I have read through the FAQs and searched the forums as best I could but have been unable to find a solution to my problem. So I hope you folks can either tell me what to do or point me to a thread or tutorial that will solve my problem.

I have black and white pictures (jpg) that I am colorizing, virtually pixel by pixel, and utilizing the magic wand. If I complete the picture in one sitting and save it, when I reload it, all the pixels are the same colors as I had them. However, if I only get partway through a picture and save it, when I reload it, many of the pixels have been changed to some kind of blended color, particularly around the edges of areas on which I've worked, but often even original areas have had the colors adjusted. What I would like to be able to do is save work I've done and return to it at a later time to continue colorizing, without the pixels having changed.

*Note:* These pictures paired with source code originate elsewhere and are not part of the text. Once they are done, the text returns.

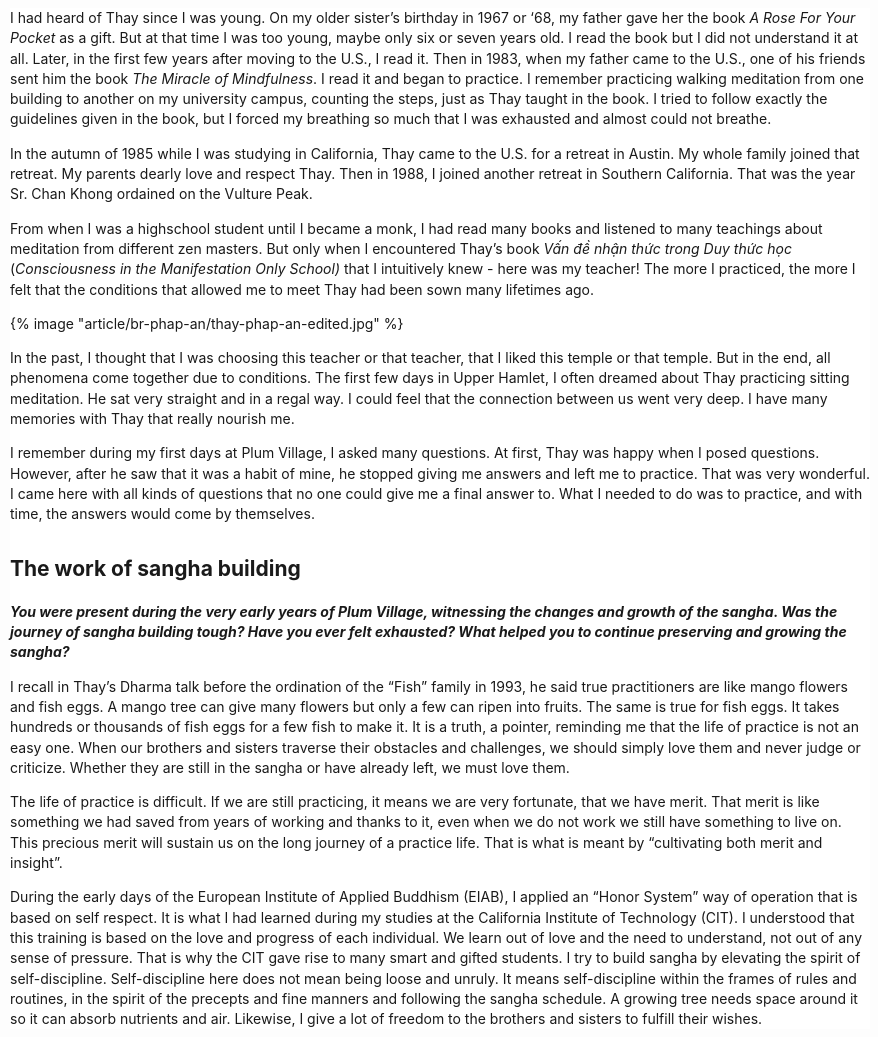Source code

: I had heard of Thay since I was young. On my older sister’s birthday in 1967 or ‘68, my father gave her the book *A Rose For Your Pocket* as a gift. But at that time I was too young, maybe only six or seven years old. I read the book but I did not understand it at all. Later, in the first few years after moving to the U.S., I read it. Then in 1983, when my father came to the U.S., one of his friends sent him the book *The Miracle of Mindfulness*. I read it and began to practice. I remember practicing walking meditation from one building to another on my university campus, counting the steps, just as Thay taught in the book. I tried to follow exactly the guidelines given in the book, but I forced my breathing so much that I was exhausted and almost could not breathe. 

In the autumn of 1985 while I was studying in California, Thay came to the U.S. for a retreat in Austin. My whole family joined that retreat. My parents dearly love and respect Thay. Then in 1988, I joined another retreat in Southern California. That was the year Sr. Chan Khong ordained on the Vulture Peak. 

From when I was a highschool student until I became a monk, I had read many books and listened to many teachings about meditation from different zen masters. But only when I encountered Thay’s book *Vấn đề nhận thức trong Duy thức học* (*Consciousness in the Manifestation Only School)* that I intuitively knew - here was my teacher! The more I practiced, the more I felt that the conditions that allowed me to meet Thay had been sown many lifetimes ago.

{% image "article/br-phap-an/thay-phap-an-edited.jpg" %}

In the past, I thought that I was choosing this teacher or that teacher, that I liked this temple or that temple. But in the end, all phenomena come together due to conditions. The first few days in Upper Hamlet, I often dreamed about Thay practicing sitting meditation. He sat very straight and in a regal way. I could feel that the connection between us went very deep. I have many memories with Thay that really nourish me. 

I remember during my first days at Plum Village, I asked many questions. At first, Thay was happy when I posed questions. However, after he saw that it was a habit of mine, he stopped giving me answers and left me to practice. That was very wonderful. I came here with all kinds of questions that no one could give me a final answer to. What I needed to do was to practice, and with time, the answers would come by themselves. 

## The work of sangha building

***You were present during the very early years of Plum Village, witnessing the changes and growth of the sangha. Was the journey of sangha building tough? Have you ever felt exhausted? What helped you to continue preserving and growing the sangha?***

I recall in Thay’s Dharma talk before the ordination of the “Fish” family in 1993, he said true practitioners are like mango flowers and fish eggs. A mango tree can give many flowers but only a few can ripen into fruits. The same is true for fish eggs. It takes hundreds or thousands of fish eggs for  a few fish to make  it. It is a truth, a pointer, reminding me that the life of practice is not an easy one. When our brothers and sisters traverse their obstacles and challenges, we should simply love them and never judge or criticize. Whether they are still in the sangha or have already left, we must love them. 

The life of practice is difficult. If we are still practicing, it means we are very fortunate, that we have merit. That merit is like something we had saved from years of working and thanks to it, even when we do not work we still have something to live on. This precious merit will sustain us on the long journey of a practice life. That is what is meant by “cultivating both merit and insight”. 

During the early days of the European Institute of Applied Buddhism (EIAB), I applied an “Honor System” way of operation that is based on self respect. It is what I had learned during my studies at the California Institute of Technology (CIT). I understood that this training is based on the love and progress of each individual. We learn out of love and the need to understand, not out of any sense of pressure. That is why the CIT gave rise to many smart and gifted students. I try to build sangha by elevating the spirit of self-discipline. Self-discipline here does not mean being loose and unruly. It means self-discipline within the frames of rules and routines, in the spirit of the precepts and fine manners and following the sangha schedule. A growing tree needs space around it so it can absorb nutrients and air. Likewise, I give a lot of freedom to the brothers and sisters to fulfill their wishes.
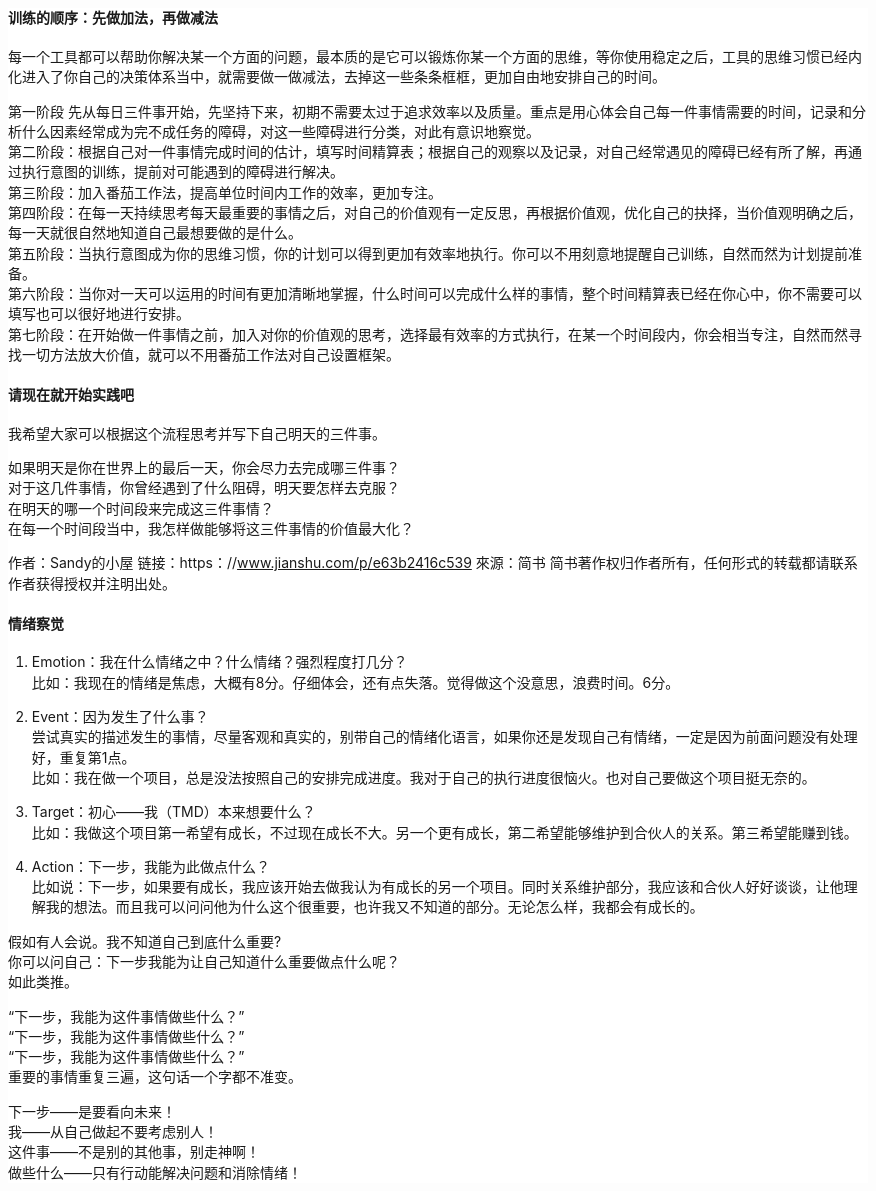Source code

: #### 训练的顺序：先做加法，再做减法

每一个工具都可以帮助你解决某一个方面的问题，最本质的是它可以锻炼你某一个方面的思维，等你使用稳定之后，工具的思维习惯已经内化进入了你自己的决策体系当中，就需要做一做减法，去掉这一些条条框框，更加自由地安排自己的时间。  

第一阶段 先从每日三件事开始，先坚持下来，初期不需要太过于追求效率以及质量。重点是用心体会自己每一件事情需要的时间，记录和分析什么因素经常成为完不成任务的障碍，对这一些障碍进行分类，对此有意识地察觉。  
第二阶段：根据自己对一件事情完成时间的估计，填写时间精算表；根据自己的观察以及记录，对自己经常遇见的障碍已经有所了解，再通过执行意图的训练，提前对可能遇到的障碍进行解决。  
第三阶段：加入番茄工作法，提高单位时间内工作的效率，更加专注。  
第四阶段：在每一天持续思考每天最重要的事情之后，对自己的价值观有一定反思，再根据价值观，优化自己的抉择，当价值观明确之后，每一天就很自然地知道自己最想要做的是什么。  
第五阶段：当执行意图成为你的思维习惯，你的计划可以得到更加有效率地执行。你可以不用刻意地提醒自己训练，自然而然为计划提前准备。  
第六阶段：当你对一天可以运用的时间有更加清晰地掌握，什么时间可以完成什么样的事情，整个时间精算表已经在你心中，你不需要可以填写也可以很好地进行安排。  
第七阶段：在开始做一件事情之前，加入对你的价值观的思考，选择最有效率的方式执行，在某一个时间段内，你会相当专注，自然而然寻找一切方法放大价值，就可以不用番茄工作法对自己设置框架。  

#### 请现在就开始实践吧

我希望大家可以根据这个流程思考并写下自己明天的三件事。

如果明天是你在世界上的最后一天，你会尽力去完成哪三件事？  
对于这几件事情，你曾经遇到了什么阻碍，明天要怎样去克服？  
在明天的哪一个时间段来完成这三件事情？  
在每一个时间段当中，我怎样做能够将这三件事情的价值最大化？  

作者：Sandy的小屋
链接：https：//www.jianshu.com/p/e63b2416c539
來源：简书
简书著作权归作者所有，任何形式的转载都请联系作者获得授权并注明出处。

#### 情绪察觉  

1.  Emotion：我在什么情绪之中？什么情绪？强烈程度打几分？  
比如：我现在的情绪是焦虑，大概有8分。仔细体会，还有点失落。觉得做这个没意思，浪费时间。6分。

2. Event：因为发生了什么事？  
尝试真实的描述发生的事情，尽量客观和真实的，别带自己的情绪化语言，如果你还是发现自己有情绪，一定是因为前面问题没有处理好，重复第1点。  
比如：我在做一个项目，总是没法按照自己的安排完成进度。我对于自己的执行进度很恼火。也对自己要做这个项目挺无奈的。

3.  Target：初心——我（TMD）本来想要什么？  
比如：我做这个项目第一希望有成长，不过现在成长不大。另一个更有成长，第二希望能够维护到合伙人的关系。第三希望能赚到钱。

4. Action：下一步，我能为此做点什么？  
比如说：下一步，如果要有成长，我应该开始去做我认为有成长的另一个项目。同时关系维护部分，我应该和合伙人好好谈谈，让他理解我的想法。而且我可以问问他为什么这个很重要，也许我又不知道的部分。无论怎么样，我都会有成长的。

假如有人会说。我不知道自己到底什么重要?  
你可以问自己：下一步我能为让自己知道什么重要做点什么呢？  
如此类推。

“下一步，我能为这件事情做些什么？”  
“下一步，我能为这件事情做些什么？”  
“下一步，我能为这件事情做些什么？”  
重要的事情重复三遍，这句话一个字都不准变。

下一步——是要看向未来！  
我——从自己做起不要考虑别人！  
这件事——不是别的其他事，别走神啊！  
做些什么——只有行动能解决问题和消除情绪！
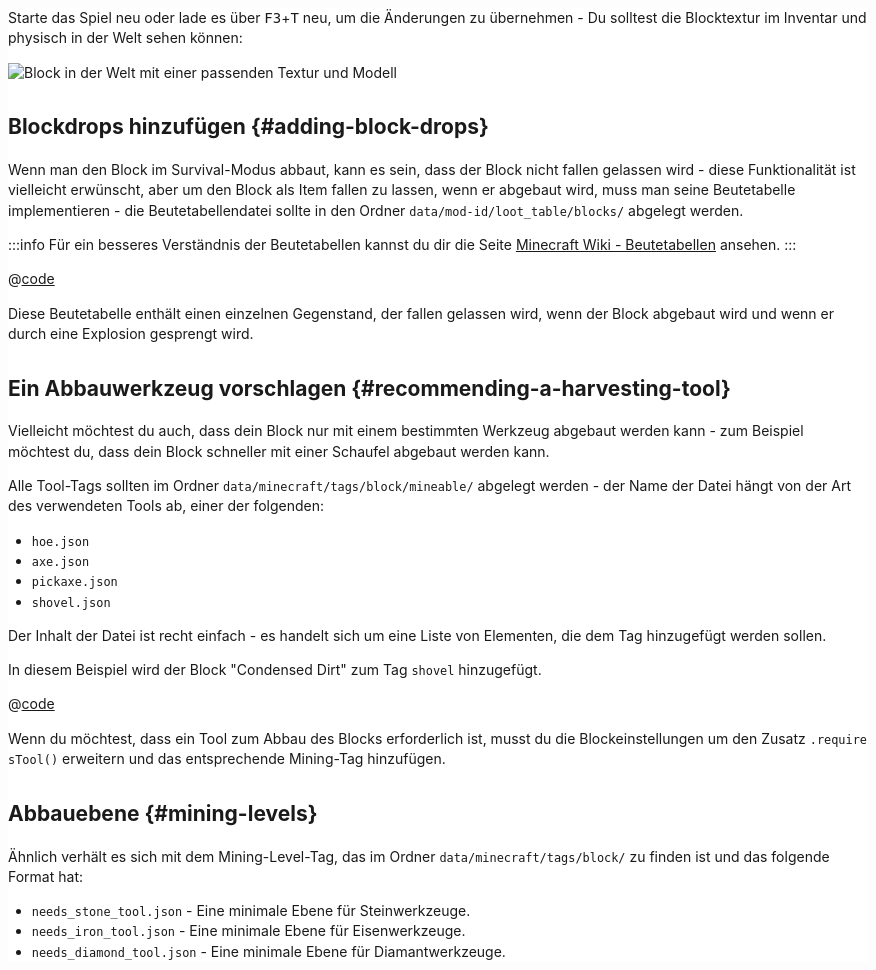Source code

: Starte das Spiel neu oder lade es über <kbd>F3</kbd>+<kbd>T</kbd> neu, um die Änderungen zu übernehmen - Du solltest die Blocktextur im Inventar und physisch in der Welt sehen können:

![Block in der Welt mit einer passenden Textur und Modell](/assets/develop/blocks/first_block_4.png)

## Blockdrops hinzufügen {#adding-block-drops}

Wenn man den Block im Survival-Modus abbaut, kann es sein, dass der Block nicht fallen gelassen wird - diese Funktionalität ist vielleicht erwünscht, aber um den Block als Item fallen zu lassen, wenn er abgebaut wird, muss man seine Beutetabelle implementieren - die Beutetabellendatei sollte in den Ordner `data/mod-id/loot_table/blocks/` abgelegt werden.

:::info
Für ein besseres Verständnis der Beutetabellen kannst du dir die Seite [Minecraft Wiki - Beutetabellen](https://de.minecraft.wiki/w/Beutetabellen) ansehen.
:::

@[code](@/reference/1.21.8/src/main/resources/data/fabric-docs-reference/loot_tables/blocks/condensed_dirt.json)

Diese Beutetabelle enthält einen einzelnen Gegenstand, der fallen gelassen wird, wenn der Block abgebaut wird und wenn er durch eine Explosion gesprengt wird.

## Ein Abbauwerkzeug vorschlagen {#recommending-a-harvesting-tool}

Vielleicht möchtest du auch, dass dein Block nur mit einem bestimmten Werkzeug abgebaut werden kann - zum Beispiel möchtest du, dass dein Block schneller mit einer Schaufel abgebaut werden kann.

Alle Tool-Tags sollten im Ordner `data/minecraft/tags/block/mineable/` abgelegt werden - der Name der Datei hängt von der Art des verwendeten Tools ab, einer der folgenden:

- `hoe.json`
- `axe.json`
- `pickaxe.json`
- `shovel.json`

Der Inhalt der Datei ist recht einfach - es handelt sich um eine Liste von Elementen, die dem Tag hinzugefügt werden sollen.

In diesem Beispiel wird der Block "Condensed Dirt" zum Tag `shovel` hinzugefügt.

@[code](@/reference/1.21.8/src/main/resources/data/minecraft/tags/mineable/shovel.json)

Wenn du möchtest, dass ein Tool zum Abbau des Blocks erforderlich ist, musst du die Blockeinstellungen um den Zusatz `.requiresTool()` erweitern und das entsprechende Mining-Tag hinzufügen.

## Abbauebene {#mining-levels}

Ähnlich verhält es sich mit dem Mining-Level-Tag, das im Ordner `data/minecraft/tags/block/` zu finden ist und das folgende Format hat:

- `needs_stone_tool.json` - Eine minimale Ebene für Steinwerkzeuge.
- `needs_iron_tool.json` - Eine minimale Ebene für Eisenwerkzeuge.
- `needs_diamond_tool.json` - Eine minimale Ebene für Diamantwerkzeuge.
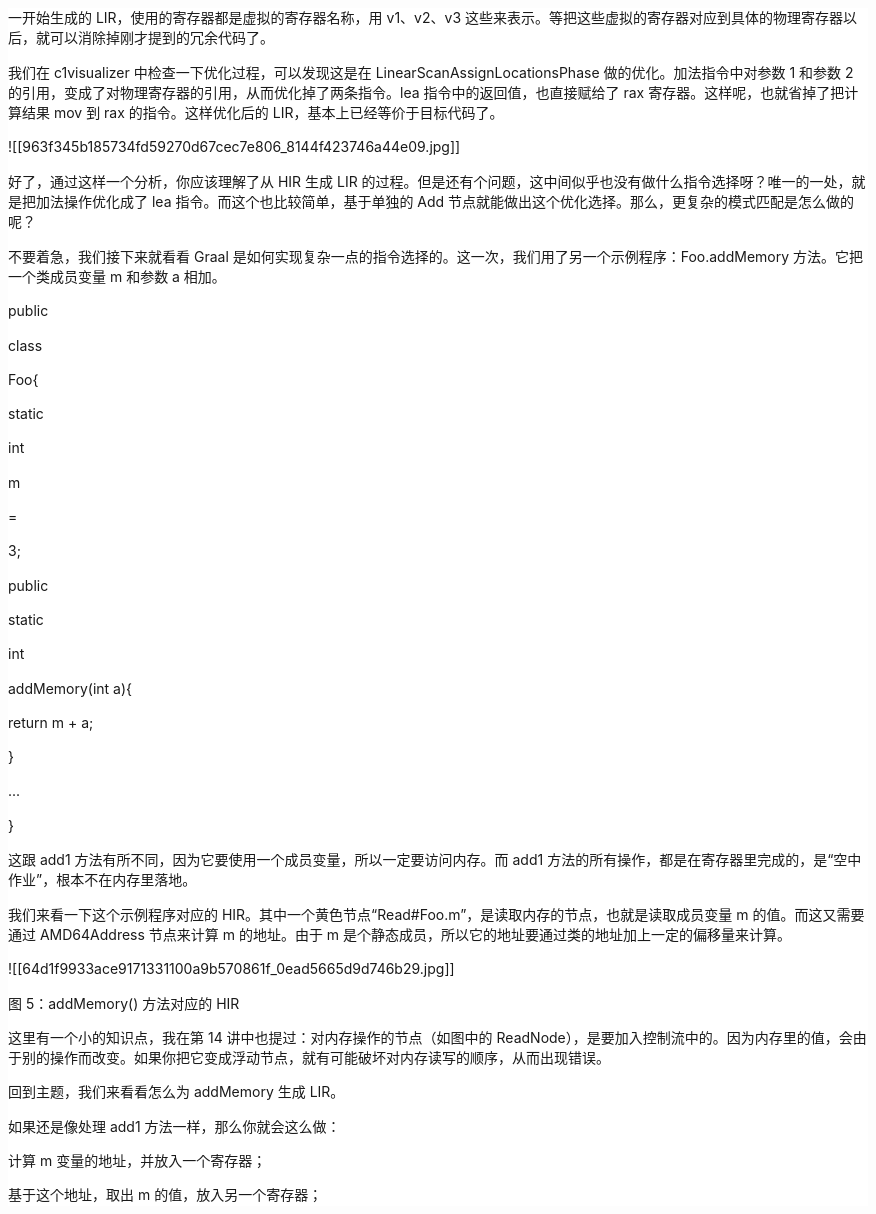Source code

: 一开始生成的 LIR，使用的寄存器都是虚拟的寄存器名称，用 v1、v2、v3 这些来表示。等把这些虚拟的寄存器对应到具体的物理寄存器以后，就可以消除掉刚才提到的冗余代码了。

我们在 c1visualizer 中检查一下优化过程，可以发现这是在 LinearScanAssignLocationsPhase 做的优化。加法指令中对参数 1 和参数 2 的引用，变成了对物理寄存器的引用，从而优化掉了两条指令。lea 指令中的返回值，也直接赋给了 rax 寄存器。这样呢，也就省掉了把计算结果 mov 到 rax 的指令。这样优化后的 LIR，基本上已经等价于目标代码了。

![[963f345b185734fd59270d67cec7e806_8144f423746a44e09.jpg]]

好了，通过这样一个分析，你应该理解了从 HIR 生成 LIR 的过程。但是还有个问题，这中间似乎也没有做什么指令选择呀？唯一的一处，就是把加法操作优化成了 lea 指令。而这个也比较简单，基于单独的 Add 节点就能做出这个优化选择。那么，更复杂的模式匹配是怎么做的呢？

不要着急，我们接下来就看看 Graal 是如何实现复杂一点的指令选择的。这一次，我们用了另一个示例程序：Foo.addMemory 方法。它把一个类成员变量 m 和参数 a 相加。

public 

 class 

 Foo{

static 

 int 

 m 

 = 

 3;

public 

 static 

 int 

 addMemory(int a){

return m + a;

}

...

}

这跟 add1 方法有所不同，因为它要使用一个成员变量，所以一定要访问内存。而 add1 方法的所有操作，都是在寄存器里完成的，是“空中作业”，根本不在内存里落地。

我们来看一下这个示例程序对应的 HIR。其中一个黄色节点“Read#Foo.m”，是读取内存的节点，也就是读取成员变量 m 的值。而这又需要通过 AMD64Address 节点来计算 m 的地址。由于 m 是个静态成员，所以它的地址要通过类的地址加上一定的偏移量来计算。

![[64d1f9933ace9171331100a9b570861f_0ead5665d9d746b29.jpg]]

图 5：addMemory() 方法对应的 HIR

这里有一个小的知识点，我在第 14 讲中也提过：对内存操作的节点（如图中的 ReadNode），是要加入控制流中的。因为内存里的值，会由于别的操作而改变。如果你把它变成浮动节点，就有可能破坏对内存读写的顺序，从而出现错误。

回到主题，我们来看看怎么为 addMemory 生成 LIR。

如果还是像处理 add1 方法一样，那么你就会这么做：

计算 m 变量的地址，并放入一个寄存器；

基于这个地址，取出 m 的值，放入另一个寄存器；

I've been through the tutorial on blending, hoping that this may have provided some way to turn off the feature, if that is indeed what is happening, but so far I have had no success. There's probably something simple that I'm just completely missing, but I'm at a loss as to where to find it. If you can, please let me know how to stop the pixel color adjustments, or point me to a thread I must have missed in my search.

Thank you in advance.

-- Xix

Posted

What file format are you saving in?

 

The Doctor: There was a goblin, or a trickster, or a warrior... A nameless, terrible thing, soaked in the blood of a billion galaxies. The most feared being in all the cosmos. And nothing could stop it, or hold it, or reason with it. One day it would just drop out of the sky and tear down your world.
Amy: But how did it end up in there?
The Doctor: You know fairy tales. A good wizard tricked it.
River Song: I hate good wizards in fairy tales; they always turn out to be him.

Posted

Yep, Ash has it right...

Jpeg files are also commonly referred to as lossy files, meaining they lose detail, because it doesn't save every single pixel.

.png files are great and won't lose any detail

also targa files and bitmap (.tga and .bmp) work as well. It all depends on what you intend to use them for, as some file types are larger than others.